> [Action item] Copy the records below exactly, leaving out every picture.
"""
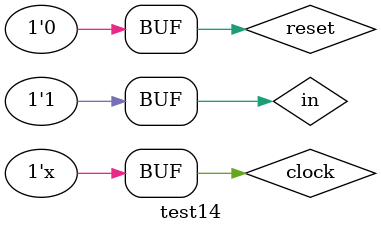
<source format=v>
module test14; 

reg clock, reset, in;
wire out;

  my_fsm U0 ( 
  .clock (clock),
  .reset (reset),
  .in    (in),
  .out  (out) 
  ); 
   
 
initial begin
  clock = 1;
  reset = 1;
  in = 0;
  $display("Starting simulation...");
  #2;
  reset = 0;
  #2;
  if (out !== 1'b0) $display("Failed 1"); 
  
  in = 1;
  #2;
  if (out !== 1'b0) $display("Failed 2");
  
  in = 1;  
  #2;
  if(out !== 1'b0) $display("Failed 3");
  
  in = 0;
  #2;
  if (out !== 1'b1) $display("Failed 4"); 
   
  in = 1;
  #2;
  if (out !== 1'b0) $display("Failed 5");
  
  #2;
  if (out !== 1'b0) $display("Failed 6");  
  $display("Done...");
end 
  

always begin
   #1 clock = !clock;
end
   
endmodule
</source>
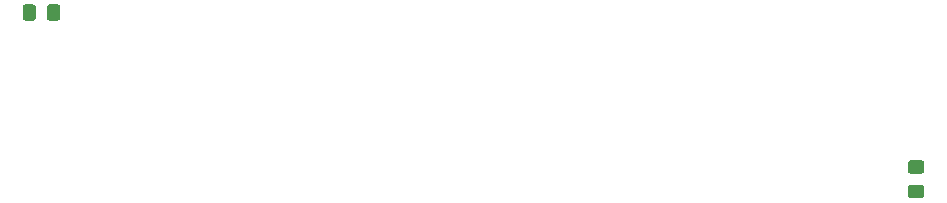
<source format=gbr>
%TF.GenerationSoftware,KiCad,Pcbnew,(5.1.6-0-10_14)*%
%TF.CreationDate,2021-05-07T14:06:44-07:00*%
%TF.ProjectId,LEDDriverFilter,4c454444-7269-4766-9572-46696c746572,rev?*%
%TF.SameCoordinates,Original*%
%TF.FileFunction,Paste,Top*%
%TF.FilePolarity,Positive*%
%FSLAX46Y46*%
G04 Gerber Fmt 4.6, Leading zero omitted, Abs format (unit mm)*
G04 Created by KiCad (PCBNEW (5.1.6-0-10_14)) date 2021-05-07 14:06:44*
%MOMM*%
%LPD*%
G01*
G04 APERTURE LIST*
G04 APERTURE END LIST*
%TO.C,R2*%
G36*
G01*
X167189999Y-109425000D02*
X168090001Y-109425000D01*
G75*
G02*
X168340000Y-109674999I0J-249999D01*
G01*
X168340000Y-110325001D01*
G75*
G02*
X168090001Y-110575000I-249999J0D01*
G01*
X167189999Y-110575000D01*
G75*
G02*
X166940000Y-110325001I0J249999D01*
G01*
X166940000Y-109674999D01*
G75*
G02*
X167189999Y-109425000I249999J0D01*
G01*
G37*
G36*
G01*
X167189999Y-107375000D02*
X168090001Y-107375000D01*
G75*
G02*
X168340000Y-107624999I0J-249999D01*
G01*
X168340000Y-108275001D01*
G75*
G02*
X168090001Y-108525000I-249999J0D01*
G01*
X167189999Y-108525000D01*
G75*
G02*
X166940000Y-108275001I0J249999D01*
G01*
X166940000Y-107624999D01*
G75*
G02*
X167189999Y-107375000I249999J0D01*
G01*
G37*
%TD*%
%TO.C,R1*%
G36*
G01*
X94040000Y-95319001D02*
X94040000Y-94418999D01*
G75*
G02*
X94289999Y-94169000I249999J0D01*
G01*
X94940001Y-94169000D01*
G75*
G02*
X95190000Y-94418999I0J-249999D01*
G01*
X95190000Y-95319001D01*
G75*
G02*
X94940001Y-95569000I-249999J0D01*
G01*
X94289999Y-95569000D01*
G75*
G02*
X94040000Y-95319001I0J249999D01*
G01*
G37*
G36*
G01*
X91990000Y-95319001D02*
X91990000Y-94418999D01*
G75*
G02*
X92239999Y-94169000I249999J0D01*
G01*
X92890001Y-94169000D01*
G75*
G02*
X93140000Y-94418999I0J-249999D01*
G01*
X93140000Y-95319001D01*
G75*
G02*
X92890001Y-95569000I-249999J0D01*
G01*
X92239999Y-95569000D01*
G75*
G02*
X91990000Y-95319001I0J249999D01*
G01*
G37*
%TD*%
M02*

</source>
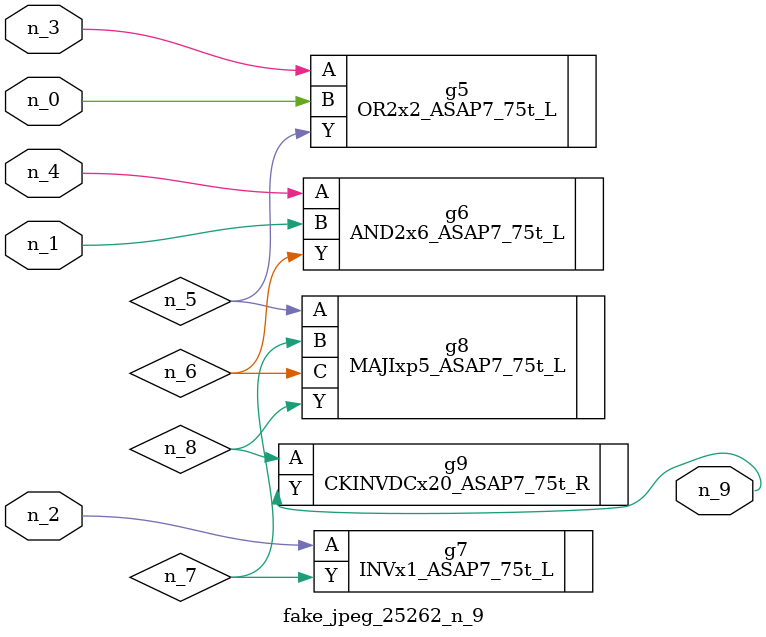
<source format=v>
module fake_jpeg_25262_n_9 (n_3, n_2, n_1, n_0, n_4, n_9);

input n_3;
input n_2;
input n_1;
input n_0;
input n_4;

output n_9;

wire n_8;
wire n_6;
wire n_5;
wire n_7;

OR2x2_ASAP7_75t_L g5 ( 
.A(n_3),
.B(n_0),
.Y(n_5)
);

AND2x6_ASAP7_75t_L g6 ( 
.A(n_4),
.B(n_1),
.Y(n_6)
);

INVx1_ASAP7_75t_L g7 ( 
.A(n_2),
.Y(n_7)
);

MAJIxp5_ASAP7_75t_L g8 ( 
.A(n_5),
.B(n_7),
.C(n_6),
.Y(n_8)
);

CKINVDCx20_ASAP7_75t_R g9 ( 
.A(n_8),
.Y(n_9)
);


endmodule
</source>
"""
> [Exercise response]
<source format=v>
module test14; 

reg clock, reset, in;
wire out;

  my_fsm U0 ( 
  .clock (clock),
  .reset (reset),
  .in    (in),
  .out  (out) 
  ); 
   
 
initial begin
  clock = 1;
  reset = 1;
  in = 0;
  $display("Starting simulation...");
  #2;
  reset = 0;
  #2;
  if (out !== 1'b0) $display("Failed 1"); 
  
  in = 1;
  #2;
  if (out !== 1'b0) $display("Failed 2");
  
  in = 1;  
  #2;
  if(out !== 1'b0) $display("Failed 3");
  
  in = 0;
  #2;
  if (out !== 1'b1) $display("Failed 4"); 
   
  in = 1;
  #2;
  if (out !== 1'b0) $display("Failed 5");
  
  #2;
  if (out !== 1'b0) $display("Failed 6");  
  $display("Done...");
end 
  

always begin
   #1 clock = !clock;
end
   
endmodule
</source>
<source format=gbr>
%TF.GenerationSoftware,KiCad,Pcbnew,(5.1.6-0-10_14)*%
%TF.CreationDate,2021-05-07T14:06:44-07:00*%
%TF.ProjectId,LEDDriverFilter,4c454444-7269-4766-9572-46696c746572,rev?*%
%TF.SameCoordinates,Original*%
%TF.FileFunction,Paste,Top*%
%TF.FilePolarity,Positive*%
%FSLAX46Y46*%
G04 Gerber Fmt 4.6, Leading zero omitted, Abs format (unit mm)*
G04 Created by KiCad (PCBNEW (5.1.6-0-10_14)) date 2021-05-07 14:06:44*
%MOMM*%
%LPD*%
G01*
G04 APERTURE LIST*
G04 APERTURE END LIST*
%TO.C,R2*%
G36*
G01*
X167189999Y-109425000D02*
X168090001Y-109425000D01*
G75*
G02*
X168340000Y-109674999I0J-249999D01*
G01*
X168340000Y-110325001D01*
G75*
G02*
X168090001Y-110575000I-249999J0D01*
G01*
X167189999Y-110575000D01*
G75*
G02*
X166940000Y-110325001I0J249999D01*
G01*
X166940000Y-109674999D01*
G75*
G02*
X167189999Y-109425000I249999J0D01*
G01*
G37*
G36*
G01*
X167189999Y-107375000D02*
X168090001Y-107375000D01*
G75*
G02*
X168340000Y-107624999I0J-249999D01*
G01*
X168340000Y-108275001D01*
G75*
G02*
X168090001Y-108525000I-249999J0D01*
G01*
X167189999Y-108525000D01*
G75*
G02*
X166940000Y-108275001I0J249999D01*
G01*
X166940000Y-107624999D01*
G75*
G02*
X167189999Y-107375000I249999J0D01*
G01*
G37*
%TD*%
%TO.C,R1*%
G36*
G01*
X94040000Y-95319001D02*
X94040000Y-94418999D01*
G75*
G02*
X94289999Y-94169000I249999J0D01*
G01*
X94940001Y-94169000D01*
G75*
G02*
X95190000Y-94418999I0J-249999D01*
G01*
X95190000Y-95319001D01*
G75*
G02*
X94940001Y-95569000I-249999J0D01*
G01*
X94289999Y-95569000D01*
G75*
G02*
X94040000Y-95319001I0J249999D01*
G01*
G37*
G36*
G01*
X91990000Y-95319001D02*
X91990000Y-94418999D01*
G75*
G02*
X92239999Y-94169000I249999J0D01*
G01*
X92890001Y-94169000D01*
G75*
G02*
X93140000Y-94418999I0J-249999D01*
G01*
X93140000Y-95319001D01*
G75*
G02*
X92890001Y-95569000I-249999J0D01*
G01*
X92239999Y-95569000D01*
G75*
G02*
X91990000Y-95319001I0J249999D01*
G01*
G37*
%TD*%
M02*

</source>
<source format=v>
module fake_jpeg_25262_n_9 (n_3, n_2, n_1, n_0, n_4, n_9);

input n_3;
input n_2;
input n_1;
input n_0;
input n_4;

output n_9;

wire n_8;
wire n_6;
wire n_5;
wire n_7;

OR2x2_ASAP7_75t_L g5 ( 
.A(n_3),
.B(n_0),
.Y(n_5)
);

AND2x6_ASAP7_75t_L g6 ( 
.A(n_4),
.B(n_1),
.Y(n_6)
);

INVx1_ASAP7_75t_L g7 ( 
.A(n_2),
.Y(n_7)
);

MAJIxp5_ASAP7_75t_L g8 ( 
.A(n_5),
.B(n_7),
.C(n_6),
.Y(n_8)
);

CKINVDCx20_ASAP7_75t_R g9 ( 
.A(n_8),
.Y(n_9)
);


endmodule
</source>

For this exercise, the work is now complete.